# Please give feed back of performance!



## lllDUTCHlll (Dec 19, 2013)

Hey guys!

This is a solo I recently did that I was looking to get some feedback on. Any insight would be greatly appreciated!

Thanks!!!

http://www.youtube.com/watch?v=B9anAwxxKQc

Cody


----------



## lllDUTCHlll (Dec 19, 2013)

*Please give feedback on performance! *

Hey guys!

This is a solo I recently did that I was looking to get some feedback on. Any insight would be greatly appreciated!

Thanks!!!

http://www.youtube.com/watch?v=B9anAwxxKQc

Cody​


----------



## lllDUTCHlll (Dec 19, 2013)

*Please rate performance! *

Hey guys!

This is a solo I recently did that I was looking to get some feedback on. Any insight would be greatly appreciated!

Thanks!!!

http://www.youtube.com/watch?v=B9anAwxxKQc

Cody​


----------



## Diablo (Dec 20, 2007)

really well done!
if I had one criticism, its that the song would have been more interesting if the slow part would have come earlier.


----------



## keto (May 23, 2006)

That was really good, there was a lot of melody in there not just shredding for the sake of playing many notes.


----------



## ed2000 (Feb 16, 2007)

My Son played like that 10 - 12 years ago and he was pretty good at it. A lot of technique and fancy scales going there and obviously you practice a lot. Your solo is not my cup of tea but I enjoyed it none-the-less.


----------



## Guest (Dec 19, 2013)

I like! Reminds me of early Vai. 
But, three threads? one's sufficient.


----------



## sulphur (Jun 2, 2011)

Hey Cody, that was terrific!
Your execution is nice and clean, tastefully done, as keto mentioned.
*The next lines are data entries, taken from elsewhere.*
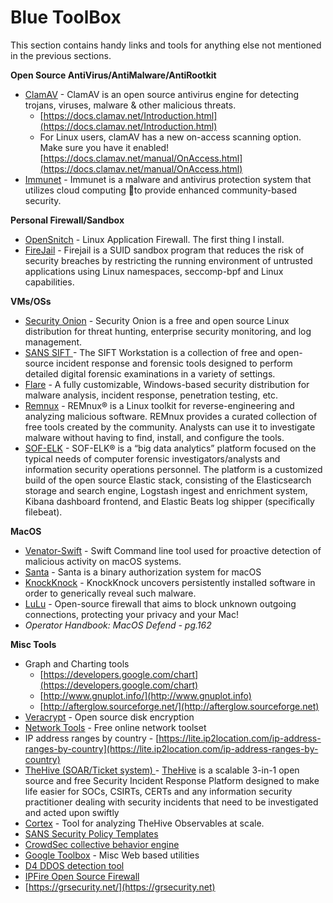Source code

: # Blue ToolBox

This section contains handy links and tools for anything else not mentioned in the previous sections.

**Open Source AntiVirus/AntiMalware/AntiRootkit**

* [ClamAV](https://www.clamav.net/downloads) - ClamAV is an open source antivirus engine for detecting trojans, viruses, malware & other malicious threats.
  * [https://docs.clamav.net/Introduction.html](https://docs.clamav.net/Introduction.html)
  * For Linux users, clamAV has a new on-access scanning option. Make sure you have it enabled! [https://docs.clamav.net/manual/OnAccess.html](https://docs.clamav.net/manual/OnAccess.html)
* [Immunet](https://www.immunet.com/index) - Immunet is a malware and antivirus protection system that utilizes cloud computing to provide enhanced community-based security.

**Personal Firewall/Sandbox**

* [OpenSnitch](https://github.com/evilsocket/opensnitch) - Linux Application Firewall. The first thing I install.
* [FireJail](https://github.com/netblue30/firejail) - Firejail is a SUID sandbox program that reduces the risk of security breaches by restricting the running environment of untrusted applications using Linux namespaces, seccomp-bpf and Linux capabilities.

**VMs/OSs**

* [Security Onion](https://securityonionsolutions.com) - Security Onion is a free and open source Linux distribution for threat hunting, enterprise security monitoring, and log management.
* [SANS SIFT ](https://digital-forensics.sans.org/community/downloads)- The SIFT Workstation is a collection of free and open-source incident response and forensic tools designed to perform detailed digital forensic examinations in a variety of settings.
* [Flare](https://github.com/fireeye/flare-vm) - A fully customizable, Windows-based security distribution for malware analysis, incident response, penetration testing, etc.
* [Remnux](https://remnux.org) - REMnux® is a Linux toolkit for reverse-engineering and analyzing malicious software. REMnux provides a curated collection of free tools created by the community. Analysts can use it to investigate malware without having to find, install, and configure the tools.
* [SOF-ELK](https://github.com/philhagen/sof-elk) - SOF-ELK® is a “big data analytics” platform focused on the typical needs of computer forensic investigators/analysts and information security operations personnel. The platform is a customized build of the open source Elastic stack, consisting of the Elasticsearch storage and search engine, Logstash ingest and enrichment system, Kibana dashboard frontend, and Elastic Beats log shipper (specifically filebeat).

**MacOS**

* [Venator-Swift](https://github.com/richiercyrus/Venator-Swifthttps://github.com/richiercyrus/Venator-Swift) - Swift Command line tool used for proactive detection of malicious activity on macOS systems.
* [Santa](https://github.com/google/santa) - Santa is a binary authorization system for macOS
* [KnockKnock](https://www.objective-see.com/products/knockknock.html) - KnockKnock uncovers persistently installed software in order to generically reveal such malware.
* [LuLu](https://objective-see.com/products/lulu.html) - Open-source firewall that aims to block unknown outgoing connections, protecting your privacy and your Mac!
* _Operator Handbook: MacOS Defend - pg.162_

**Misc Tools**

* Graph and Charting tools
  * [https://developers.google.com/chart](https://developers.google.com/chart)
  * [http://www.gnuplot.info/](http://www.gnuplot.info)
  * [http://afterglow.sourceforge.net/](http://afterglow.sourceforge.net)
* [Veracrypt](https://archive.codeplex.com/?p=veracrypt) - Open source disk encryption&#x20;
* [Network Tools](https://network-tools.com) - Free online network toolset
* IP address ranges by country - [https://lite.ip2location.com/ip-address-ranges-by-country](https://lite.ip2location.com/ip-address-ranges-by-country)
* [TheHive  (SOAR/Ticket system) ](https://github.com/TheHive-Project/TheHive)- [TheHive](https://thehive-project.org) is a scalable 3-in-1 open source and free Security Incident Response Platform designed to make life easier for SOCs, CSIRTs, CERTs and any information security practitioner dealing with security incidents that need to be investigated and acted upon swiftly
* [Cortex](https://github.com/TheHive-Project/Cortex) - Tool for analyzing TheHive Observables at scale.
* [SANS Security Policy Templates](https://www.sans.org/information-security-policy/)
* [CrowdSec collective behavior engine](https://github.com/crowdsecurity/crowdsec/)
* [Google Toolbox](https://toolbox.googleapps.com/apps/main/) - Misc Web based utilities
* [D4 DDOS detection tool ](https://d4-project.org)
* [IPFire Open Source Firewall](https://www.ipfire.org)&#x20;
* [https://grsecurity.net/](https://grsecurity.net)

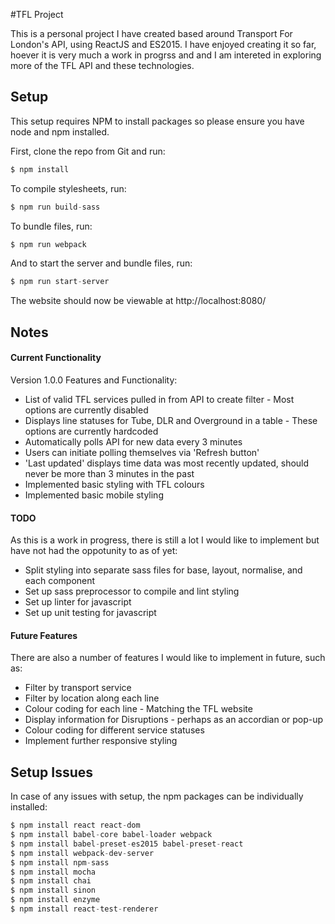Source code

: 
#TFL Project

This is a personal project I have created based around Transport For London's API, using ReactJS and ES2015. I have enjoyed creating it so far, hoever it is very much a work in progrss and and I am intereted in exploring more of the TFL API and these technologies.


## Setup
This setup requires NPM to install packages so please ensure you have node and npm installed.

First, clone the repo from Git and run:

```js
$ npm install
```

To compile stylesheets, run:

```js
$ npm run build-sass
```

To bundle files, run:
```js
$ npm run webpack
```

And to start the server and bundle files, run:

```js
$ npm run start-server
```

The website should now be viewable at http://localhost:8080/


## Notes

#### Current Functionality
Version 1.0.0 Features and Functionality:
* List of valid TFL services pulled in from API to create filter - Most options are currently disabled
* Displays line statuses for Tube, DLR and Overground in a table - These options are currently hardcoded
* Automatically polls API for new data every 3 minutes
* Users can initiate polling themselves via 'Refresh button'
* 'Last updated' displays time data was most recently updated, should never be more than 3 minutes in the past
* Implemented basic styling with TFL colours
* Implemented basic mobile styling

#### TODO
As this is a work in progress, there is still a lot I would like to implement but have not had the oppotunity to as of yet:
* Split styling into separate sass files for base, layout, normalise, and each component
* Set up sass preprocessor to compile and lint styling
* Set up linter for javascript
* Set up unit testing for javascript

#### Future Features
There are also a number of features I would like to implement in future, such as:
* Filter by transport service
* Filter by location along each line
* Colour coding for each line - Matching the TFL website
* Display information for Disruptions - perhaps as an accordian or pop-up
* Colour coding for different service statuses 
* Implement further responsive styling


## Setup Issues
In case of any issues with setup, the npm packages can be individually installed:

```js
$ npm install react react-dom
$ npm install babel-core babel-loader webpack
$ npm install babel-preset-es2015 babel-preset-react
$ npm install webpack-dev-server
$ npm install npm-sass
$ npm install mocha
$ npm install chai
$ npm install sinon
$ npm install enzyme
$ npm install react-test-renderer
```


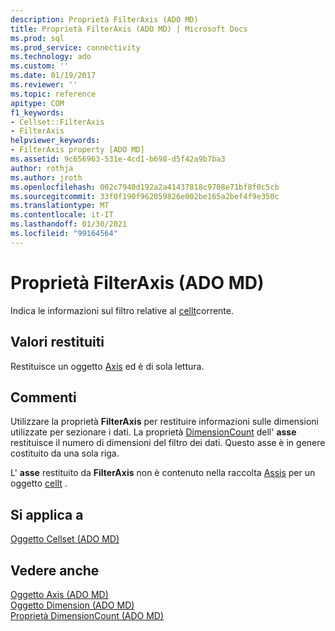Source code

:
 ```yaml
---
description: Proprietà FilterAxis (ADO MD)
title: Proprietà FilterAxis (ADO MD) | Microsoft Docs
ms.prod: sql
ms.prod_service: connectivity
ms.technology: ado
ms.custom: ''
ms.date: 01/19/2017
ms.reviewer: ''
ms.topic: reference
apitype: COM
f1_keywords:
- Cellset::FilterAxis
- FilterAxis
helpviewer_keywords:
- FilterAxis property [ADO MD]
ms.assetid: 9c656963-531e-4cd1-b698-d5f42a9b7ba3
author: rothja
ms.author: jroth
ms.openlocfilehash: 002c7940d192a2a41437818c9708e71bf8f0c5cb
ms.sourcegitcommit: 33f0f190f962059826e002be165a2bef4f9e350c
ms.translationtype: MT
ms.contentlocale: it-IT
ms.lasthandoff: 01/30/2021
ms.locfileid: "99164564"
---
```

# <a name="filteraxis-property-ado-md"></a>Proprietà FilterAxis (ADO MD)
Indica le informazioni sul filtro relative al [cellt](./cellset-object-ado-md.md)corrente.  
  
## <a name="return-values"></a>Valori restituiti  
 Restituisce un oggetto [Axis](./axis-object-ado-md.md) ed è di sola lettura.  
  
## <a name="remarks"></a>Commenti  
 Utilizzare la proprietà **FilterAxis** per restituire informazioni sulle dimensioni utilizzate per sezionare i dati. La proprietà [DimensionCount](./dimensioncount-property-ado-md.md) dell' **asse** restituisce il numero di dimensioni del filtro dei dati. Questo asse è in genere costituito da una sola riga.  
  
 L' **asse** restituito da **FilterAxis** non è contenuto nella raccolta [Assis](./axes-collection-ado-md.md) per un oggetto [cellt](./cellset-object-ado-md.md) .  
  
## <a name="applies-to"></a>Si applica a  
 [Oggetto Cellset (ADO MD)](./cellset-object-ado-md.md)  
  
## <a name="see-also"></a>Vedere anche  
 [Oggetto Axis (ADO MD)](./axis-object-ado-md.md)   
 [Oggetto Dimension (ADO MD)](./dimension-object-ado-md.md)   
 [Proprietà DimensionCount (ADO MD)](./dimensioncount-property-ado-md.md)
I checked your other vids, the short one is good too.
Was that you doing the dead lift?


----------



## lllDUTCHlll (Dec 19, 2013)

Thanks guys! And no that was not me doing the deadlift....That was a friend of mine. My deadlift is no where near as gnarly  lol

Thanks again for watching!!!


----------



## surlybastard (Feb 20, 2011)

Sweet ripping man, playing is great!


----------



## bagpipe (Sep 19, 2006)

Too many notes.


----------



## Shark (Jun 10, 2010)

bagpipe said:


> Too many notes.


Too many threads.

It's technically good, but it needs to breathe more. A good solo is like a good story and has dynamics that carry you along in a similar way.


----------



## lllDUTCHlll (Dec 19, 2013)

Thanks!


----------



## lllDUTCHlll (Dec 19, 2013)

Thanks for the reply!


----------



## lllDUTCHlll (Dec 19, 2013)

Thanks for the feedback! And yes I know too many threads - I'm a complete newb to forums. Won't happen again lol

Thanks again!


----------



## cheezyridr (Jun 8, 2009)

not bad, really. the playing was good, and i really liked some of the licks. i don't usually watch new people's vids till they've been here a little while, but that was cool.


----------



## lllDUTCHlll (Dec 19, 2013)

Thanks for watching cheezyridr!


----------